Researchers are constantly struggling to find more efficient, energy-saving and green portable refrigeration methods. A research project by an international joint research team of scientists from Nankai University and Texas State University at Dallas was published in the Oct 11 online edition of Science announcing a new flexible refrigeration strategy: Torsional Refrigeration.

The team found that changing the internal twist of a unit’s fibers can achieve refrigeration. The torsional refrigeration made by this method shows promise due to its higher refrigeration efficiency, smaller size and ability to make use of a variety of common materials such as natural rubber, fishing line and nickel-titanium alloy.

The discovery comes from joint research by Professor Liu Zunfeng’s team from the College of Pharmacy of Nankai University, the Key Laboratory of Medicinal Chemistry Biology and the Key Laboratory of Functional Polymers, and Professor Ray H. Baughman’s team from Texas State University in Dallas. Professor Baughman has also been a lecturer in Nankai University’s Yang Shixian Lecture series. Liu and Baughman are the co-authors of the paper, and Nankai University is the first institute.

Electric Energy Saving and Cost Reducing

According to data from the International Refrigeration Research Institute, the world's energy consumption of air conditioning and refrigeration accounts for about 20% of total global energy consumption. Most refrigeration today uses the principle of air compression, and its Carnot efficiency is generally less than 60%. The gas released by the traditional refrigerator during the refrigeration process is adding to global warming. As demand for refrigeration increases, it is imperative to explore new refrigeration theories and solutions to further improve refrigeration efficiency, reduce costs and minimize the size of refrigeration equipment.

The temperature of stretched rubber rises and is reduced as the rubber shrinks. This phenomenon in the refrigeration industry is called Elastic Thermal Refrigeration. Other solid-state technologies include new solutions such as electrothermal refrigeration, magnetocaloric refrigeration, and use of nickel-titanium memory shape materials. However, the Carnot efficiency of these refrigeration technologies does not exceed that of air compression refrigeration technology.

Natural rubber-based Elastic Thermal Refrigeration was discovered as early as the first decades of the 19th century. However, in order to obtain a better refrigeration effect, it is necessary to stretch the rubber to a great extent in advance. In Torsional Refrigeration technology, the problem can be solved through untwisting. “Preliminary experiments have confirmed that Torsional Refrigeration technology can achieve a Carnot efficiency of 67%. This means that by using ordinary materials such as rubber and fishing lines we can expect to achieve higher Carnot efficiency, saving energy and reducing the cost of refrigeration,” said Professor Liu.
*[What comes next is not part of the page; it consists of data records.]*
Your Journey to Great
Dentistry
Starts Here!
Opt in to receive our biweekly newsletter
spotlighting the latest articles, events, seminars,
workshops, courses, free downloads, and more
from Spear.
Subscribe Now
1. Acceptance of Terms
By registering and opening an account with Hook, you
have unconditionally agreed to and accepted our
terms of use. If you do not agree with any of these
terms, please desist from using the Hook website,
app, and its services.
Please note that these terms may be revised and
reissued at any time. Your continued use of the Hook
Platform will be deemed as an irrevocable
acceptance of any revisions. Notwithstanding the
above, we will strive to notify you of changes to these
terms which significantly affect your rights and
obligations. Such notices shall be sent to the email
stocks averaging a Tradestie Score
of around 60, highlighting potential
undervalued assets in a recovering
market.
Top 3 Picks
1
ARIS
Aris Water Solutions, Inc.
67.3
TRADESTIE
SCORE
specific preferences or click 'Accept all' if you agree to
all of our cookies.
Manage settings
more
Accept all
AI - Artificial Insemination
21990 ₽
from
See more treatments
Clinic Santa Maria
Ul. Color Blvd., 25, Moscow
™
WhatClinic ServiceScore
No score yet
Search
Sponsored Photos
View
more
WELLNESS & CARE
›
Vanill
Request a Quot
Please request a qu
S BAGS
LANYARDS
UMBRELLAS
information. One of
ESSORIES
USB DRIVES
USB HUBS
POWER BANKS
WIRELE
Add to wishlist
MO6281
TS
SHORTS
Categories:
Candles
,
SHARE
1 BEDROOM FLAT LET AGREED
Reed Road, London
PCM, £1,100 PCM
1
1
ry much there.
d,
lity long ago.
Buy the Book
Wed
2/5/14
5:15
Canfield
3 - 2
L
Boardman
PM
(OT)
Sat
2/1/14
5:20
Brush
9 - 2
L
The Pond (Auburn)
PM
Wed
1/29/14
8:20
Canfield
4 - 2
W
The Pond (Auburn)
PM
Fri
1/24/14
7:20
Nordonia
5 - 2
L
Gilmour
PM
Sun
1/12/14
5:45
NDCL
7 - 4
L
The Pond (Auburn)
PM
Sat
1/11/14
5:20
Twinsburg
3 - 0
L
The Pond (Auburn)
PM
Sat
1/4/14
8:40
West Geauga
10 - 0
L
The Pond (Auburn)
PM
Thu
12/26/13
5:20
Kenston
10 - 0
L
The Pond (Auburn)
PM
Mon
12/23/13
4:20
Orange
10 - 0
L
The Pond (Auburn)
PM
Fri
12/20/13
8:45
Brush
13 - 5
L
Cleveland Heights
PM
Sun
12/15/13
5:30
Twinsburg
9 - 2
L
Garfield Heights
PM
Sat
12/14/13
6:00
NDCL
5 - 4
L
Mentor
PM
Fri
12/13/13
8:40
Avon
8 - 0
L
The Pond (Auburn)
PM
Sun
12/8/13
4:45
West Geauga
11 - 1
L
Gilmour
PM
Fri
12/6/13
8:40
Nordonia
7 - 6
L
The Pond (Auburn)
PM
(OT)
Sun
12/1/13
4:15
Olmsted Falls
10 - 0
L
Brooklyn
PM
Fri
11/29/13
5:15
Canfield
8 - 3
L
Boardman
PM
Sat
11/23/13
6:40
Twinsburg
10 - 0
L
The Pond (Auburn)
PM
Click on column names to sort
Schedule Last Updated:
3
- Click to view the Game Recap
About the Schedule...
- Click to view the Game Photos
Reverse Torsional Refrigeration Effect and the Torsional Refrigeration Color Change

Under normal circumstances, Torsional Refrigeration using fishing lines works because the temperature rises when the line stretches, and drops when it shrinks.‘By using opposite twist and spiral directions, we can achieve stretching refrigeration. This phenomenon is very peculiar,’said Professor Baughman.

The fiber is twisted and wound into a spiral, and if the twisting direction of the fiber is opposite to the prepared spiral direction, a ‘reverse spiral’ can be made. Unlike the conventional Torsional Refrigeration effect, this ‘reverse spiral’ structure of rubber elastomers and fishing lines cools down under tension. This novel phenomenon is called the Reverse Torsional Refrigeration effect.

Other participants in the research included Wuhan University, Georgia Southern University, Tsinghua University Shenzhen International Graduate School, the Linde Research Center in the United States, Brazil Campinas State University, Tianjin University of Technology, Liaoning University of Science and Technology, and China Pharmaceutical University.